Holger Sulz / 17.01.2023

“...und Gesundheitsminister Karl Lauterbach durch eine Frau ersetzen. Durch welche, ist eigentlich egal.” Im Prinzip ja. Wobei es uns Erniedrigten und Beleidigten wohl täte, handelte es sich um eine wirklich Taffe. Seine Exfrau Angela Spelsberg beispielsweise.

Rolf Mainz / 17.01.2023

Na also, auf Pest folgt Cholera, wie schon vermutet. Immer wieder erstaunlich, über welches Reservoir von Low-Performern und Mitläufern die SPD verfügen kann.

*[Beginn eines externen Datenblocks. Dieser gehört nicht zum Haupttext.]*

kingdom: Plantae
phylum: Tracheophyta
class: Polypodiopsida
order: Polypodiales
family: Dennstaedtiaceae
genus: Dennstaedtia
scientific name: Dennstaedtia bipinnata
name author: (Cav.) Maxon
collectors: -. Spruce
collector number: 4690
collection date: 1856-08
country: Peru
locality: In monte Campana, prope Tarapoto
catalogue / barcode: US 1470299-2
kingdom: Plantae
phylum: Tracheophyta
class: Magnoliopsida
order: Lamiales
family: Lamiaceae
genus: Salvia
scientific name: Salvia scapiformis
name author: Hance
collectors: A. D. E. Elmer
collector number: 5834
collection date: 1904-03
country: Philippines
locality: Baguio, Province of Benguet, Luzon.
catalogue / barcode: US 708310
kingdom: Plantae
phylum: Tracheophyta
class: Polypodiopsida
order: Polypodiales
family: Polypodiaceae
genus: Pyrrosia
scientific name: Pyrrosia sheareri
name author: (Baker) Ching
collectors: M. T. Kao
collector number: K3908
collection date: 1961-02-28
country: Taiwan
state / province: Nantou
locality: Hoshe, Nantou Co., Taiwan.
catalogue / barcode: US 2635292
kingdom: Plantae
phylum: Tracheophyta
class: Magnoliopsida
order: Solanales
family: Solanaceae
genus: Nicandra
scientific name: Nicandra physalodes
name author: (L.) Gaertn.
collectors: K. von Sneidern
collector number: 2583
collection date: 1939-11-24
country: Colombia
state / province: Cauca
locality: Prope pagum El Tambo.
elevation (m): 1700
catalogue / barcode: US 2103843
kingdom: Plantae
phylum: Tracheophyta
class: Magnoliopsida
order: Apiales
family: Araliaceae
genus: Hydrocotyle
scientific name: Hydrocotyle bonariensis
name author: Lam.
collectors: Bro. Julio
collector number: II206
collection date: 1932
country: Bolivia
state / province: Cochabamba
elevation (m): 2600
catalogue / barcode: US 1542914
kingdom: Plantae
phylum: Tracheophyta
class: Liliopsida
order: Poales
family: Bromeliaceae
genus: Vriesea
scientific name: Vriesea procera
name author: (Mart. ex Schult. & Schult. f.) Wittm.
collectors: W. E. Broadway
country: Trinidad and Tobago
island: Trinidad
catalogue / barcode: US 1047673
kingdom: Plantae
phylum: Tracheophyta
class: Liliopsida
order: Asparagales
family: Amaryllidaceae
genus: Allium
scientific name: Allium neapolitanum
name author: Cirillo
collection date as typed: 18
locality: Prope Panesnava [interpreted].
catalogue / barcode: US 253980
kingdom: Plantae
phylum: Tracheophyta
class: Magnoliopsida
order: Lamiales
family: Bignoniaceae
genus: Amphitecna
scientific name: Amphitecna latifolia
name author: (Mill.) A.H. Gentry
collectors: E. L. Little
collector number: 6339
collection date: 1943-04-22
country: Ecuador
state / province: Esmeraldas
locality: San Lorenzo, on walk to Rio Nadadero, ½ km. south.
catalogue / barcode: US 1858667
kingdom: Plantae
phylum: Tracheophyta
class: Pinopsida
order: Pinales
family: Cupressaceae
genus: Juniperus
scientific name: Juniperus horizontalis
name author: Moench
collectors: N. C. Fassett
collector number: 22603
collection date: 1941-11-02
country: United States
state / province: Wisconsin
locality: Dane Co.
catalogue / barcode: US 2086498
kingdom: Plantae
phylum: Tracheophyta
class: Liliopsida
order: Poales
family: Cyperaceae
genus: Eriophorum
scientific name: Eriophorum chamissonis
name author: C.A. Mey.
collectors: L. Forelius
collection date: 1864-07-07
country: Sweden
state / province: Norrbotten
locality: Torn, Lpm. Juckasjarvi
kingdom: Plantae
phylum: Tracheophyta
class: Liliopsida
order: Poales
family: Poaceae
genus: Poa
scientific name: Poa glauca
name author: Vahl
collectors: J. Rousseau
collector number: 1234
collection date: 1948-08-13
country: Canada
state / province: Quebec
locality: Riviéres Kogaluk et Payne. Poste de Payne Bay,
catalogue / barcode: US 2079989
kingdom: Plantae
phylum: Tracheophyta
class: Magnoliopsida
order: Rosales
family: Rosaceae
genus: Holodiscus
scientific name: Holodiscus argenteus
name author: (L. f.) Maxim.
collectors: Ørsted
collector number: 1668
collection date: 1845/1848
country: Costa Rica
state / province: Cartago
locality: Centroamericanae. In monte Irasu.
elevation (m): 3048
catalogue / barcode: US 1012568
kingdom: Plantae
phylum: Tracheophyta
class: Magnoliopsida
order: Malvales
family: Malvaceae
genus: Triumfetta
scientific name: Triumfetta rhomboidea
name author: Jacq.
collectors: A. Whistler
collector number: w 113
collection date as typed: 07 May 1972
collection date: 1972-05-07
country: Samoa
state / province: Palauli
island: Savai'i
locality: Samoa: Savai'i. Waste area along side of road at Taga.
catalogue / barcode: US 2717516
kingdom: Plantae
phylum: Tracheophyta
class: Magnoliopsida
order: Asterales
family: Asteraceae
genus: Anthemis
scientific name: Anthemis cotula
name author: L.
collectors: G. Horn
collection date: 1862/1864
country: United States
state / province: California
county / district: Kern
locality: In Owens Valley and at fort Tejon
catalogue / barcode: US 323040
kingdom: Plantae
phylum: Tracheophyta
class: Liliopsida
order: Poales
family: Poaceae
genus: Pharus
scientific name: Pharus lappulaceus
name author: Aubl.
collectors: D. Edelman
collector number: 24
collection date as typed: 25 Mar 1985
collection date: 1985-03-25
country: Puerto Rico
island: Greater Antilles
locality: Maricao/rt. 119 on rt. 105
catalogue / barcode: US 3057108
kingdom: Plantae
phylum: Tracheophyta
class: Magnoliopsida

Michael Beuger / 17.01.2023

Ist Pistorius nicht auch derjenige gewesen, der vor Jahren Diebesgut in der Schweiz angekauft und darus “legale” Anklagen gestrickt hat? Oder war das ein anderer SPD Held.

Silas Loy / 17.01.2023

Man sollte sich mal darauf verständigen, dass jede administrative dienstliche Weisung ausschliesslich der Schriftform bedarf! Lambrecht musste weg, weil sie offensichtlich bei den Waffenlieferungen an die Ukraine mitgemauert hat. Die Medienkampagne war eindeutig. Schade ist es trotzdem nicht, sie war schon als Justizministerin eine Zumutung. Dringender wäre aber natürlich der Abgang von Lauterbach gewesen, der Kerl ist vollkommen untragbar und auch noch zu belangen.

Talman Rahmenschneider / 17.01.2023

“Durch welche, ist eigentlich egal.” Das ist ein guter.

Ralf Pöhling / 17.01.2023

Pistorius hat das Problem, dass er Dinge durchsetzen muss, die in seiner Partei politisch unerwünscht sind. Helmut Schmidt hatte damals das selbe Problem.